=== WHAT THIS TASK INVOLVES ===
Omitting every picture, output the records below exactly, please.

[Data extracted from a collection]
-- Opening Marker --

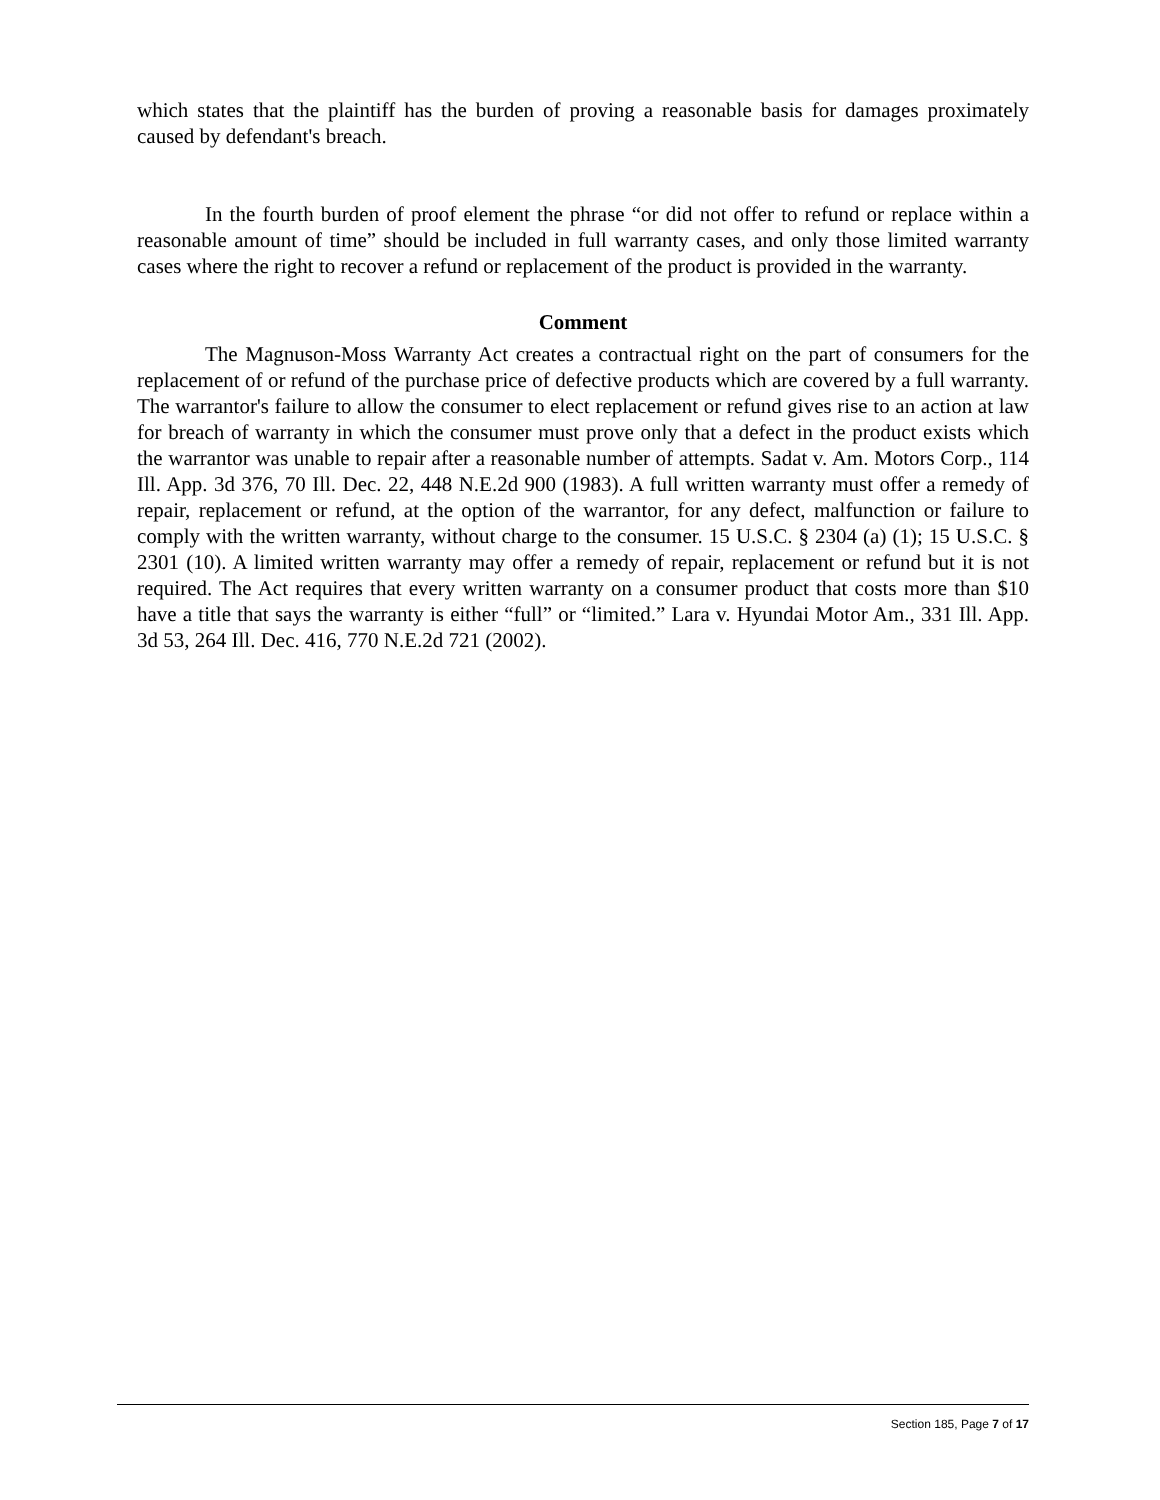which states that the plaintiff has the burden of proving a reasonable basis for damages proximately caused by defendant's breach.
In the fourth burden of proof element the phrase “or did not offer to refund or replace within a reasonable amount of time” should be included in full warranty cases, and only those limited warranty cases where the right to recover a refund or replacement of the product is provided in the warranty.
Comment
The Magnuson-Moss Warranty Act creates a contractual right on the part of consumers for the replacement of or refund of the purchase price of defective products which are covered by a full warranty. The warrantor's failure to allow the consumer to elect replacement or refund gives rise to an action at law for breach of warranty in which the consumer must prove only that a defect in the product exists which the warrantor was unable to repair after a reasonable number of attempts. Sadat v. Am. Motors Corp., 114 Ill. App. 3d 376, 70 Ill. Dec. 22, 448 N.E.2d 900 (1983). A full written warranty must offer a remedy of repair, replacement or refund, at the option of the warrantor, for any defect, malfunction or failure to comply with the written warranty, without charge to the consumer. 15 U.S.C. § 2304 (a) (1); 15 U.S.C. § 2301 (10). A limited written warranty may offer a remedy of repair, replacement or refund but it is not required. The Act requires that every written warranty on a consumer product that costs more than $10 have a title that says the warranty is either “full” or “limited.” Lara v. Hyundai Motor Am., 331 Ill. App. 3d 53, 264 Ill. Dec. 416, 770 N.E.2d 721 (2002).
Section 185, Page 7 of 17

-- Closing Marker --

=== COMPLETED EXERCISE ===
which states that the plaintiff has the burden of proving a reasonable basis for damages proximately caused by defendant's breach.
In the fourth burden of proof element the phrase “or did not offer to refund or replace within a reasonable amount of time” should be included in full warranty cases, and only those limited warranty cases where the right to recover a refund or replacement of the product is provided in the warranty.
Comment
The Magnuson-Moss Warranty Act creates a contractual right on the part of consumers for the replacement of or refund of the purchase price of defective products which are covered by a full warranty. The warrantor's failure to allow the consumer to elect replacement or refund gives rise to an action at law for breach of warranty in which the consumer must prove only that a defect in the product exists which the warrantor was unable to repair after a reasonable number of attempts. Sadat v. Am. Motors Corp., 114 Ill. App. 3d 376, 70 Ill. Dec. 22, 448 N.E.2d 900 (1983). A full written warranty must offer a remedy of repair, replacement or refund, at the option of the warrantor, for any defect, malfunction or failure to comply with the written warranty, without charge to the consumer. 15 U.S.C. § 2304 (a) (1); 15 U.S.C. § 2301 (10). A limited written warranty may offer a remedy of repair, replacement or refund but it is not required. The Act requires that every written warranty on a consumer product that costs more than $10 have a title that says the warranty is either “full” or “limited.” Lara v. Hyundai Motor Am., 331 Ill. App. 3d 53, 264 Ill. Dec. 416, 770 N.E.2d 721 (2002).
Section 185, Page 7 of 17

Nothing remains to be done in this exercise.